▸ **PROMPT**: What you return must match the data below exactly, minus any pictures.

▸ **SUPPLIED DATA**:
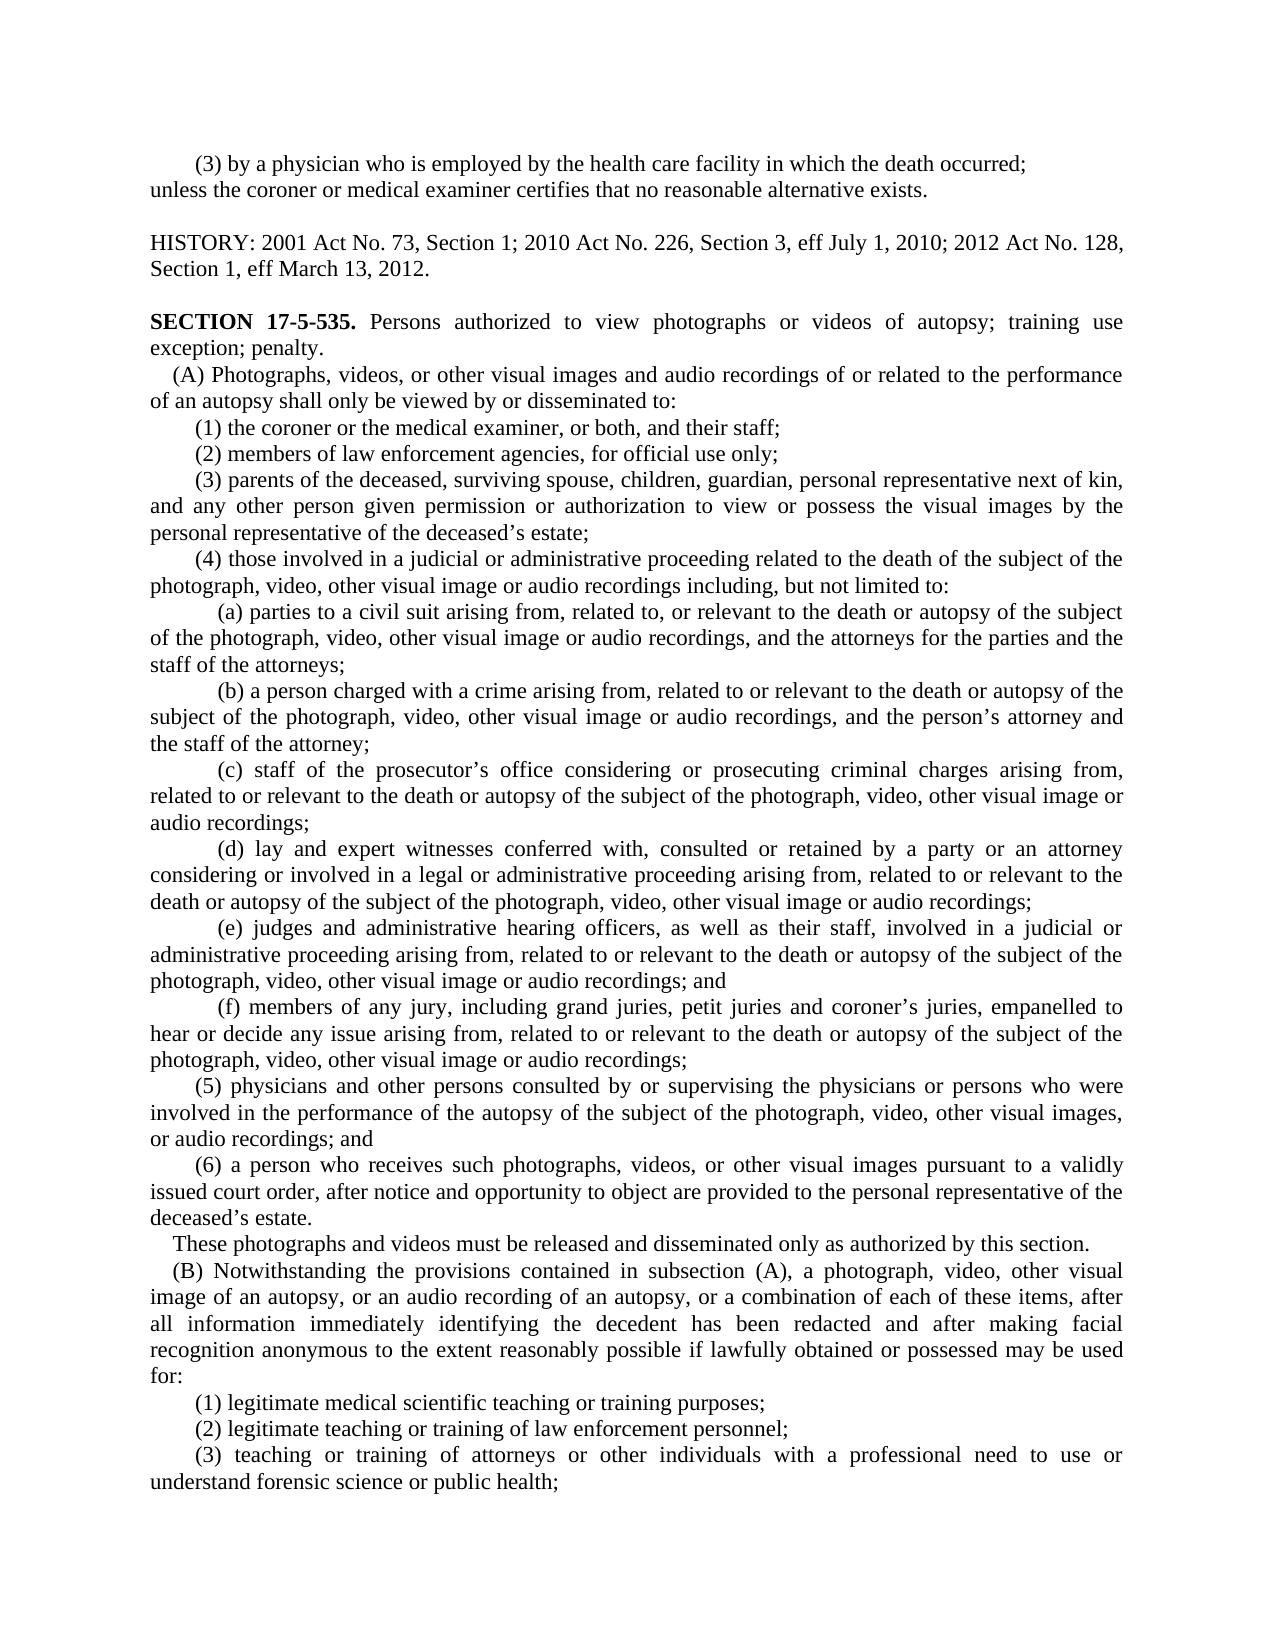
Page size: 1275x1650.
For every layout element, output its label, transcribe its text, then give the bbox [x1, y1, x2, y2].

text (A) Photographs, videos, or other visual images and audio recordings of or related to the performance of an autopsy shall only be viewed by or disseminated to: [150, 361, 1125, 413]
text (6) a person who receives such photographs, videos, or other visual images pursuant to a validly issued court order, after notice and opportunity to object are provided to the personal representative of the deceased’s estate. [150, 1151, 1125, 1231]
text (3) teaching or training of attorneys or other individuals with a professional need to use or understand forensic science or public health; [150, 1441, 1125, 1494]
text (1) the coroner or the medical examiner, or both, and their staff; [150, 413, 1125, 440]
text unless the coroner or medical examiner certifies that no reasonable alternative exists. [150, 176, 1125, 203]
text (a) parties to a civil suit arising from, related to, or relevant to the death or autopsy of the subject of the photograph, video, other visual image or audio recordings, and the attorneys for the parties and the staff of the attorneys; [150, 598, 1125, 677]
text HISTORY: 2001 Act No. 73, Section 1; 2010 Act No. 226, Section 3, eff July 1, 2010; 2012 Act No. 128, Section 1, eff March 13, 2012. [150, 229, 1125, 282]
text (d) lay and expert witnesses conferred with, consulted or retained by a party or an attorney considering or involved in a legal or administrative proceeding arising from, related to or relevant to the death or autopsy of the subject of the photograph, video, other visual image or audio recordings; [150, 835, 1125, 914]
text (b) a person charged with a crime arising from, related to or relevant to the death or autopsy of the subject of the photograph, video, other visual image or audio recordings, and the person’s attorney and the staff of the attorney; [150, 677, 1125, 756]
text (f) members of any jury, including grand juries, petit juries and coroner’s juries, empanelled to hear or decide any issue arising from, related to or relevant to the death or autopsy of the subject of the photograph, video, other visual image or audio recordings; [150, 993, 1125, 1072]
text (4) those involved in a judicial or administrative proceeding related to the death of the subject of the photograph, video, other visual image or audio recordings including, but not limited to: [150, 545, 1125, 598]
text (3) by a physician who is employed by the health care facility in which the death occurred; [150, 150, 1125, 176]
text (5) physicians and other persons consulted by or supervising the physicians or persons who were involved in the performance of the autopsy of the subject of the photograph, video, other visual images, or audio recordings; and [150, 1072, 1125, 1151]
text (2) members of law enforcement agencies, for official use only; [150, 440, 1125, 466]
text These photographs and videos must be released and disseminated only as authorized by this section. [150, 1231, 1125, 1257]
text (2) legitimate teaching or training of law enforcement personnel; [150, 1415, 1125, 1441]
text SECTION 17-5-535. Persons authorized to view photographs or videos of autopsy; training use exception; penalty. [150, 308, 1125, 361]
text (3) parents of the deceased, surviving spouse, children, guardian, personal representative next of kin, and any other person given permission or authorization to view or possess the visual images by the personal representative of the deceased’s estate; [150, 466, 1125, 545]
text (c) staff of the prosecutor’s office considering or prosecuting criminal charges arising from, related to or relevant to the death or autopsy of the subject of the photograph, video, other visual image or audio recordings; [150, 756, 1125, 835]
text (e) judges and administrative hearing officers, as well as their staff, involved in a judicial or administrative proceeding arising from, related to or relevant to the death or autopsy of the subject of the photograph, video, other visual image or audio recordings; and [150, 914, 1125, 993]
text (1) legitimate medical scientific teaching or training purposes; [150, 1389, 1125, 1415]
text (B) Notwithstanding the provisions contained in subsection (A), a photograph, video, other visual image of an autopsy, or an audio recording of an autopsy, or a combination of each of these items, after all information immediately identifying the decedent has been redacted and after making facial recognition anonymous to the extent reasonably possible if lawfully obtained or possessed may be used for: [150, 1257, 1125, 1389]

▸ **WRITTEN ANSWER**:
Page size: 1275x1650.
For every layout element, output its label, transcribe its text, then give the bbox [x1, y1, x2, y2].

text (A) Photographs, videos, or other visual images and audio recordings of or related to the performance of an autopsy shall only be viewed by or disseminated to: [150, 361, 1125, 413]
text (6) a person who receives such photographs, videos, or other visual images pursuant to a validly issued court order, after notice and opportunity to object are provided to the personal representative of the deceased’s estate. [150, 1151, 1125, 1231]
text (3) teaching or training of attorneys or other individuals with a professional need to use or understand forensic science or public health; [150, 1441, 1125, 1494]
text (1) the coroner or the medical examiner, or both, and their staff; [150, 413, 1125, 440]
text unless the coroner or medical examiner certifies that no reasonable alternative exists. [150, 176, 1125, 203]
text (a) parties to a civil suit arising from, related to, or relevant to the death or autopsy of the subject of the photograph, video, other visual image or audio recordings, and the attorneys for the parties and the staff of the attorneys; [150, 598, 1125, 677]
text HISTORY: 2001 Act No. 73, Section 1; 2010 Act No. 226, Section 3, eff July 1, 2010; 2012 Act No. 128, Section 1, eff March 13, 2012. [150, 229, 1125, 282]
text (d) lay and expert witnesses conferred with, consulted or retained by a party or an attorney considering or involved in a legal or administrative proceeding arising from, related to or relevant to the death or autopsy of the subject of the photograph, video, other visual image or audio recordings; [150, 835, 1125, 914]
text (b) a person charged with a crime arising from, related to or relevant to the death or autopsy of the subject of the photograph, video, other visual image or audio recordings, and the person’s attorney and the staff of the attorney; [150, 677, 1125, 756]
text (f) members of any jury, including grand juries, petit juries and coroner’s juries, empanelled to hear or decide any issue arising from, related to or relevant to the death or autopsy of the subject of the photograph, video, other visual image or audio recordings; [150, 993, 1125, 1072]
text (4) those involved in a judicial or administrative proceeding related to the death of the subject of the photograph, video, other visual image or audio recordings including, but not limited to: [150, 545, 1125, 598]
text (3) by a physician who is employed by the health care facility in which the death occurred; [150, 150, 1125, 176]
text (5) physicians and other persons consulted by or supervising the physicians or persons who were involved in the performance of the autopsy of the subject of the photograph, video, other visual images, or audio recordings; and [150, 1072, 1125, 1151]
text (2) members of law enforcement agencies, for official use only; [150, 440, 1125, 466]
text These photographs and videos must be released and disseminated only as authorized by this section. [150, 1231, 1125, 1257]
text (2) legitimate teaching or training of law enforcement personnel; [150, 1415, 1125, 1441]
text SECTION 17-5-535. Persons authorized to view photographs or videos of autopsy; training use exception; penalty. [150, 308, 1125, 361]
text (3) parents of the deceased, surviving spouse, children, guardian, personal representative next of kin, and any other person given permission or authorization to view or possess the visual images by the personal representative of the deceased’s estate; [150, 466, 1125, 545]
text (c) staff of the prosecutor’s office considering or prosecuting criminal charges arising from, related to or relevant to the death or autopsy of the subject of the photograph, video, other visual image or audio recordings; [150, 756, 1125, 835]
text (e) judges and administrative hearing officers, as well as their staff, involved in a judicial or administrative proceeding arising from, related to or relevant to the death or autopsy of the subject of the photograph, video, other visual image or audio recordings; and [150, 914, 1125, 993]
text (1) legitimate medical scientific teaching or training purposes; [150, 1389, 1125, 1415]
text (B) Notwithstanding the provisions contained in subsection (A), a photograph, video, other visual image of an autopsy, or an audio recording of an autopsy, or a combination of each of these items, after all information immediately identifying the decedent has been redacted and after making facial recognition anonymous to the extent reasonably possible if lawfully obtained or possessed may be used for: [150, 1257, 1125, 1389]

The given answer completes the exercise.